Poet David Ferry Wins National Book Award

"Bewilderment: New Poems and Translations" by Distinguished Scholar in Residence Ferry includes original poetry and translations of Latin verse

Poet David Ferry, a Distinguished Scholar in Residence at Suffolk University, has won the 2012 National Book Award in poetry for Bewilderment: New Poems and Translations.

Ferry’s book, a collection of his own poems and translations of the Latin verse of Horace and Virgil, was praised by the judges for its “grace and profundity, spiritual wisdom and utilitarianism."

The National Book Award was established in 1950. It is administered by the National Book Foundation and recognizes American authors annually in four categories, fiction, nonfiction, poetry, and young people’s literature.

Ferry received the award at a ceremony in New York on November 14. “I was honored to be in the company of such good poets, and humbled and delighted to learn that I won the award,” he said.

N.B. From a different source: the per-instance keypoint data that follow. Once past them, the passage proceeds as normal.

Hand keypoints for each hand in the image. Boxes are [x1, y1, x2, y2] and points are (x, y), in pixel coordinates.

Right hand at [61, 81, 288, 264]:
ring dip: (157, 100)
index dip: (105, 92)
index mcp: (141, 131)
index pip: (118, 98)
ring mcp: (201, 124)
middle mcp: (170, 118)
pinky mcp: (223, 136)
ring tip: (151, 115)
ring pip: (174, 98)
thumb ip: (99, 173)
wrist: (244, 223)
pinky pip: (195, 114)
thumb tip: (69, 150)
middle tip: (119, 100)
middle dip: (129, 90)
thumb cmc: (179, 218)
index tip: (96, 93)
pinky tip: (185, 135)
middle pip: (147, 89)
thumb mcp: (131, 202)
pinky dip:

Ferry has taught seminars on classics and translation in Suffolk University’s English Department since 2009. He also is a regular guest lecturer in poetry and creative writing classes, and he gives readings of his works at the University’s Poetry Center.

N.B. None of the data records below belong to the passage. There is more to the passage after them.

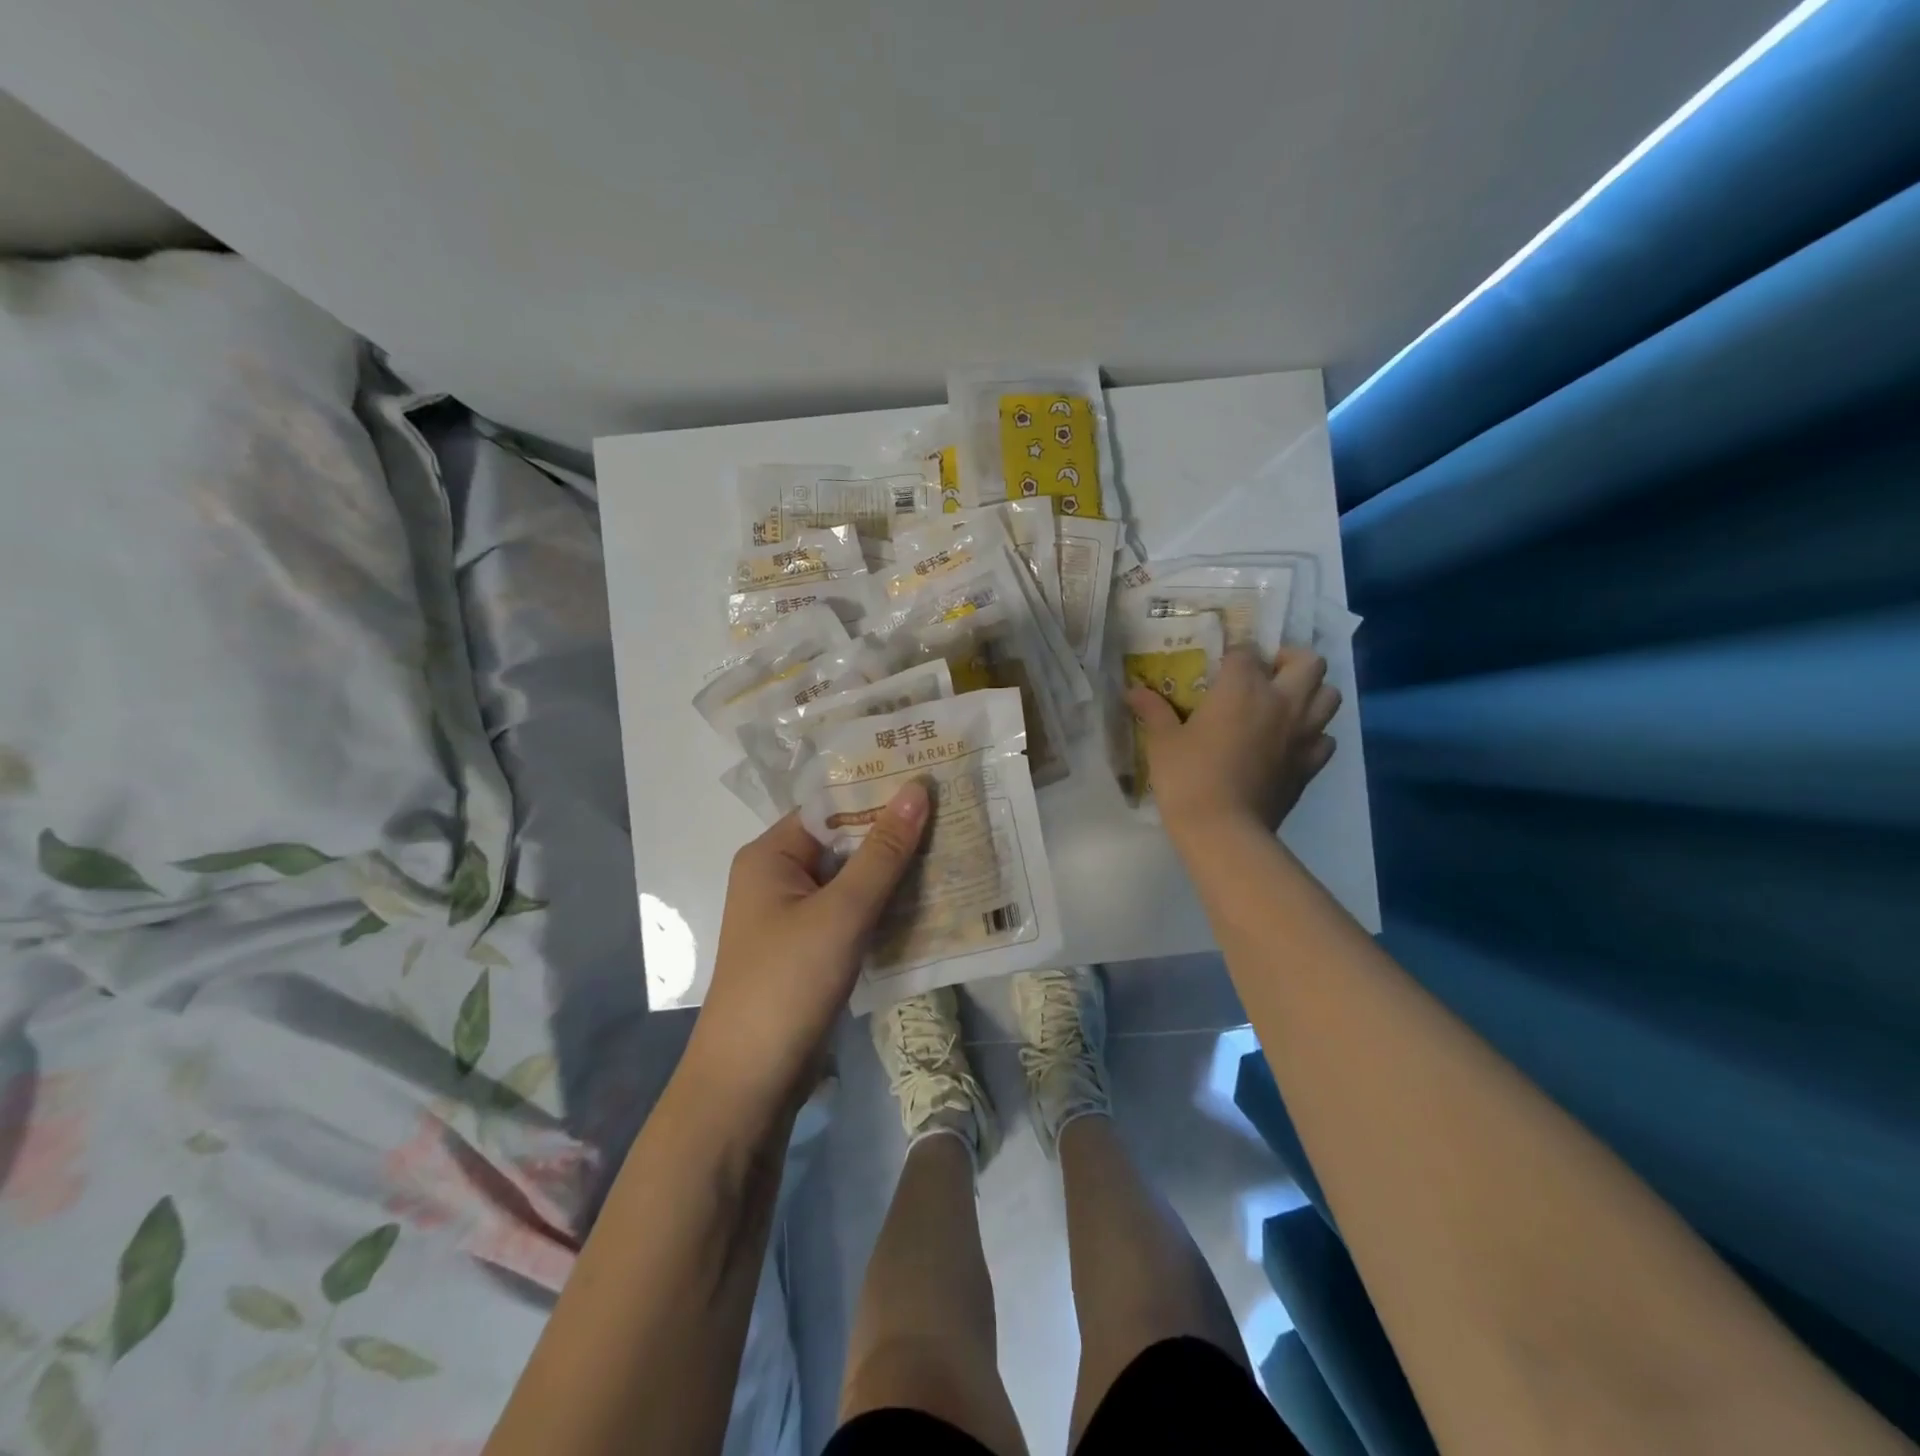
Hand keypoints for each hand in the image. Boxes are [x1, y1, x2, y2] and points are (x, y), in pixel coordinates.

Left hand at [686, 783, 929, 1119]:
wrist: (750, 1084)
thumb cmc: (788, 983)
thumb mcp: (842, 912)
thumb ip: (882, 852)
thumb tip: (916, 788)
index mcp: (771, 855)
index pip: (831, 807)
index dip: (879, 793)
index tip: (932, 779)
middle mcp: (780, 878)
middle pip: (844, 843)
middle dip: (895, 834)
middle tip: (954, 813)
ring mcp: (796, 917)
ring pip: (854, 881)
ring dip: (896, 873)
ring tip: (955, 849)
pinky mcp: (813, 950)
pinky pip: (855, 915)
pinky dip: (887, 908)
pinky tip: (933, 901)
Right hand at [1127, 645, 1339, 840]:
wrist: (1224, 829)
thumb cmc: (1188, 778)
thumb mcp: (1162, 741)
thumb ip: (1153, 710)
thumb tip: (1132, 691)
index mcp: (1242, 688)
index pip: (1247, 652)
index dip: (1234, 656)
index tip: (1219, 669)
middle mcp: (1281, 701)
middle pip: (1308, 661)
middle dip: (1289, 660)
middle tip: (1266, 676)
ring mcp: (1303, 733)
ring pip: (1330, 695)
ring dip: (1311, 693)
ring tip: (1285, 705)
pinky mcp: (1311, 764)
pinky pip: (1326, 737)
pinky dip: (1314, 734)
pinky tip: (1291, 743)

In 2011 he received the Ruth Lilly Poetry Prize, which recognizes the extraordinary lifetime accomplishments of a living U.S. poet.

“Suffolk is extremely fortunate to have one of the nation’s most talented poets and accomplished scholars on our faculty,” said Kenneth S. Greenberg, dean of the College of Arts and Sciences. “Our students eagerly sign up for his classes and feel privileged to engage with him in the classroom.”

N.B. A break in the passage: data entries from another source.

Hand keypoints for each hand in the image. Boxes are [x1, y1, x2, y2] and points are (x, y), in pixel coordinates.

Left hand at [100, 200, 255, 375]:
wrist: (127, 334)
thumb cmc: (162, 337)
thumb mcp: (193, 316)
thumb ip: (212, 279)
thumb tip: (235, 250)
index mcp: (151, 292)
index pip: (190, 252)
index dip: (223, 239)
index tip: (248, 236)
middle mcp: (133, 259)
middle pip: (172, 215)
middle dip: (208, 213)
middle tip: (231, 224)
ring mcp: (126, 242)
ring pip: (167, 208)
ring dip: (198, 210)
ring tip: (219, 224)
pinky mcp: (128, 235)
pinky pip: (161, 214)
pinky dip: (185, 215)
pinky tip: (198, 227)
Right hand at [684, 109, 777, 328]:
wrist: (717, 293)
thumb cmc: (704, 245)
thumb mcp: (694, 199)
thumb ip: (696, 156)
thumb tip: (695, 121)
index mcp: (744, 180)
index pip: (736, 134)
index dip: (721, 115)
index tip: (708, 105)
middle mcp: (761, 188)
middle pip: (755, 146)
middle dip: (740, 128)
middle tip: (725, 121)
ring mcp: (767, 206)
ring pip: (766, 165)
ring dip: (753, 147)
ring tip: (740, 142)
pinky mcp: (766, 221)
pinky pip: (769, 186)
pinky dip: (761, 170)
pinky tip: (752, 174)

Ferry’s books of poetry and translation include His Epistles of Horace: A Translation; Of No Country I Know: New and Selected Poems and Translations; The Eclogues of Virgil; The Odes of Horace: A Translation; Dwelling Places: Poems and Translations; Gilgamesh: A New Rendering in English Verse; Strangers: A Book of Poems; On the Way to the Island; and The Limits of Mortality: An Essay on Wordsworth's Major Poems.

Over the course of his career, Ferry has received many awards and fellowships, including a John Simon Guggenheim Fellowship, the Lenore Marshall Poetry Prize from the Academy of American Poets, the Rebekah Johnson Bobbitt National Prize for Poetry from the Library of Congress, and an Academy Award for Literature from the American Academy of Arts and Letters.

Ferry will read poems and translations from Bewilderment at 7 p.m. Thursday, Dec. 6, at Suffolk University’s Modern Theatre, 525 Washington St., Boston.